Task goal:
Below are lines of data, and only some are wanted. Please repeat exactly those from the line that has "Wildcard searches can" through the line that has "### Search wildcard".

Data provided:
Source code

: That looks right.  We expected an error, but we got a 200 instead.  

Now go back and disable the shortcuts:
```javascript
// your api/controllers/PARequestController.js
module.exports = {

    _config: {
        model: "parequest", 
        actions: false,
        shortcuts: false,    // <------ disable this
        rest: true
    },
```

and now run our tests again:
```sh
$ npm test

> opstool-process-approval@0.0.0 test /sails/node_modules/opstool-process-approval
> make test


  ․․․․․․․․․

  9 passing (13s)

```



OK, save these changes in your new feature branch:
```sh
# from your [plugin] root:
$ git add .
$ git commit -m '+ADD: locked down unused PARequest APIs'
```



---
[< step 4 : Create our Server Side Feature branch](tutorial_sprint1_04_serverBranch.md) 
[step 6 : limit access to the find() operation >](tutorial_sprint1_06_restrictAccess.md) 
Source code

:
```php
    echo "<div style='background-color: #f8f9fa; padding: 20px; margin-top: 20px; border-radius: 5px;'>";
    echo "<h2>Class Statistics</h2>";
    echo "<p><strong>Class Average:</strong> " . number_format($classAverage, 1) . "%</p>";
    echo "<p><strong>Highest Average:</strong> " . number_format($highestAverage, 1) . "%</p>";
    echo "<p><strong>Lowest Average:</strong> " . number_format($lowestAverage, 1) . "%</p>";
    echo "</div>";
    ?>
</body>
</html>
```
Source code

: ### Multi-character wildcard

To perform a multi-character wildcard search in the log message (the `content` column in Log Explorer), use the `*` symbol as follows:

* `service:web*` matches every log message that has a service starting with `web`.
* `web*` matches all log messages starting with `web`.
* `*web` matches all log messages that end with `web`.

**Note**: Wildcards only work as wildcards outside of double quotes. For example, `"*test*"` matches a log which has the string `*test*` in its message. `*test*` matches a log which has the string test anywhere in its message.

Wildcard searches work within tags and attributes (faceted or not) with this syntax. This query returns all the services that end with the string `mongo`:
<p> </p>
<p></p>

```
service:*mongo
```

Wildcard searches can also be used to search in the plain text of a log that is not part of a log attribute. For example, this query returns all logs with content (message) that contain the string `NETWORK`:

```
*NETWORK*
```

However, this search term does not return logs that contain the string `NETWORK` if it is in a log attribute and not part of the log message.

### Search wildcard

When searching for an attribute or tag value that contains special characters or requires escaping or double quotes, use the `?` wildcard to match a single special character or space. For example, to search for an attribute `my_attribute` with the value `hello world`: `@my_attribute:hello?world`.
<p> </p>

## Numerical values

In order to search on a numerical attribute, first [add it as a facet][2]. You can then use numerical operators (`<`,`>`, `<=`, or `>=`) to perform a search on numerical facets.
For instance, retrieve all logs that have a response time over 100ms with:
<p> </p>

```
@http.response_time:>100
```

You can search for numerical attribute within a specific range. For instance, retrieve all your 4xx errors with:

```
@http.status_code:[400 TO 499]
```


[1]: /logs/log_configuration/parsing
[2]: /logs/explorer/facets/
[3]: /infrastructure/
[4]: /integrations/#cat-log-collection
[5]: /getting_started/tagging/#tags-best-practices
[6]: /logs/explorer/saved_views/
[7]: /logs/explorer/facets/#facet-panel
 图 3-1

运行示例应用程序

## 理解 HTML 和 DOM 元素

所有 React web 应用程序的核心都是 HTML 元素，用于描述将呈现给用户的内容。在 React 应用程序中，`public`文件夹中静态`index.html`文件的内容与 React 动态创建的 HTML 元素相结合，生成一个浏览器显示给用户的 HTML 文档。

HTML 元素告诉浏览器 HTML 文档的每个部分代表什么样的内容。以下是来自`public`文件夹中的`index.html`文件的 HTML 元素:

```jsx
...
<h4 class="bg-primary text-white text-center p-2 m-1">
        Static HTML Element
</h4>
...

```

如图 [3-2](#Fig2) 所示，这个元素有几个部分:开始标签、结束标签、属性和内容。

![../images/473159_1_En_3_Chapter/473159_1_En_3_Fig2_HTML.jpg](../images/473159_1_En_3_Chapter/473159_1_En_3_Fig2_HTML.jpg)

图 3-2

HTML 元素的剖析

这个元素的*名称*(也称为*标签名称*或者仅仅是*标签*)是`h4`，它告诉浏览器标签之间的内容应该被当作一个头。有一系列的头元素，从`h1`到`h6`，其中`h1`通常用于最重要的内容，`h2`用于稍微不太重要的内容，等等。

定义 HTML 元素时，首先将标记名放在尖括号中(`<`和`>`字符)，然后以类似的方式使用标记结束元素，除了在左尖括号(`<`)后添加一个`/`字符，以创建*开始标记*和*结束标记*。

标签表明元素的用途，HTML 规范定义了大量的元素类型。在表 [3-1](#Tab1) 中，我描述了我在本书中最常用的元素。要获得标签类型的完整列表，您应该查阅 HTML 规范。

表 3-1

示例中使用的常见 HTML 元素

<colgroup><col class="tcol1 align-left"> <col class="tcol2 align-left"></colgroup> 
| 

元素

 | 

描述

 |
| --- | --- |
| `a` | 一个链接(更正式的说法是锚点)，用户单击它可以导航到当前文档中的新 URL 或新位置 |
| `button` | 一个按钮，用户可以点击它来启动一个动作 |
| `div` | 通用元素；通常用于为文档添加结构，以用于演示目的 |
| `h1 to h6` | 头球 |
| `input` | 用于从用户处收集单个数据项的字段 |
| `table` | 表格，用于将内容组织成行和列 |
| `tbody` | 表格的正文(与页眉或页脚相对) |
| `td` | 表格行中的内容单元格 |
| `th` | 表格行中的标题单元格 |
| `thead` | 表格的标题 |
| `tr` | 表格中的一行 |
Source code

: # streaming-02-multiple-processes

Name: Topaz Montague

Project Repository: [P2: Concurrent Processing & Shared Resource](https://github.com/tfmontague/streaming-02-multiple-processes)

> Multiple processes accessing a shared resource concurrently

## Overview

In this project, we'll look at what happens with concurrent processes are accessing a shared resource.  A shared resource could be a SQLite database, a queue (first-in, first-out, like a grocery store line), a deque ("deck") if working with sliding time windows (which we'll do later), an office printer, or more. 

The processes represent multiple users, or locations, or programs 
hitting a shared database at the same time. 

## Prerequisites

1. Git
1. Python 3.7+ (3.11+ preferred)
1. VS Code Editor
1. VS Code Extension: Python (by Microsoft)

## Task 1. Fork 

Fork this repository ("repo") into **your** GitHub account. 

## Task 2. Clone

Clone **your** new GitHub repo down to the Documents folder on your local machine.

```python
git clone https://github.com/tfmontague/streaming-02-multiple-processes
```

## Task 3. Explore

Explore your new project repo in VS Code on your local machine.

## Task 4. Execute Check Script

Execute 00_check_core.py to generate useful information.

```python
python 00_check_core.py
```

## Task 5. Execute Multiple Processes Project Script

Response to this exercise:
Wildcard searches can also be used to search in the plain text of a log that is not part of a log attribute. For example, this query returns all logs with content (message) that contain the string `NETWORK`:

```
*NETWORK*
```

However, this search term does not return logs that contain the string `NETWORK` if it is in a log attribute and not part of the log message.

### Search wildcard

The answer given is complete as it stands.